The pivotal moment
With more women like Shio realising the benefits of career coaching (“I’ve learnt how to identify my own strengths, I am more open to different roles,” she shares), such services are in growing demand, particularly among mid-career professionals.
“Currently, I work more with professionals who are in a mid-career transition, and are typically in their late 30s to early 50s,” says Teng Teng, who charges $4,000-$6,000 a day for a workshop, and $280-$500 for a two-hour coaching session for private individuals and corporate individuals.
“These professionals have achieved some past successes in their careers, and they’ve come to a point where they ask ‘what’s next?’. They value work-life balance, stability and growth, and wonder how can they continue to integrate such needs into their careers.”

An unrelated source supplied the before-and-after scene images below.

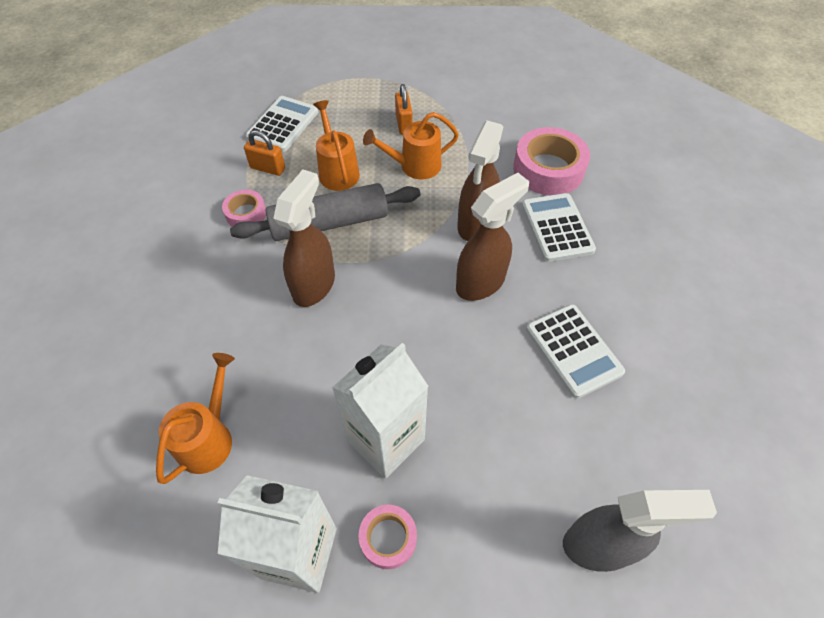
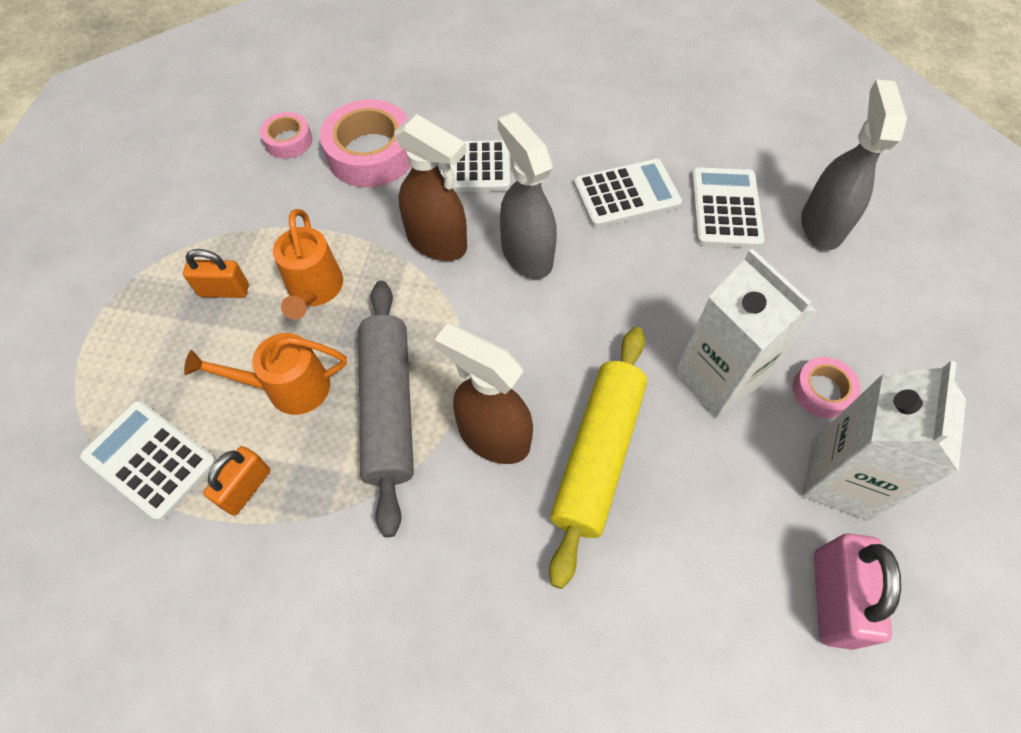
camera: 80 degrees left, 5 degrees up
orange watering can [156,353,235,484] -> none
pink tape [222,190,266,227] -> pink tape moved to [260,112,312,159]
brown spray bottle [456,173,529,301] -> grey spray bottle [498,112,557,279]
none -> yellow rolling pin [549,327,647,589]
none -> white calculator [691,167,765,248]
none -> pink padlock [814,533,901,650]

Workforce Singapore and the Employment and Employability Institute (e2i) have about 300 career coaches and advisers who guide job-seekers through the career planning and development process –through e-mail, over the phone, or in face-to-face sessions – free of charge for Singaporeans.
“Over the last three to four years, as our economy restructures and our workforce urgently needs to adapt, the role of career coaches becomes more important,” says Teng Teng. “There is now more awareness of how important it is for each of us to take charge of our career and be agile in the workplace. With the emphasis on the need to learn, unlearn and relearn, people are more in tune with crafting their own development plan. Career coaching can help them find clarity about their vision, aspirations and strengths, and how to map out areas for development.”
The road to career coaching
Having spent more than 16 years as a regional training specialist and senior human resources business partner, Teng Teng has a wealth of experience with people management. As a career coach now, she also sees her fair share of clients who are struggling to place their professional strengths and discover new paths. Teng Teng herself was first motivated by an exchange with an ex-colleague to go into career coaching.
“I started in late 2010, when not many people knew what career coaching was. Not many people would pay for career coaching,” she explains.
“Over the last eight years, I have chosen to work with different groups: young people, the unemployed, women who choose to be homemakers, leaders in organisations, and mature professionals who are retiring. I have gained so much from listening to the stories of people at different life stages, and I always ask myself how else they can be at their best making a difference.”
Of course, the journey doesn’t end after re-employment. You should constantly reassess and recalibrate your career and life to avoid slumps. The good news is, armed with the knowledge gleaned from a career coach, you now have the tools to soldier on.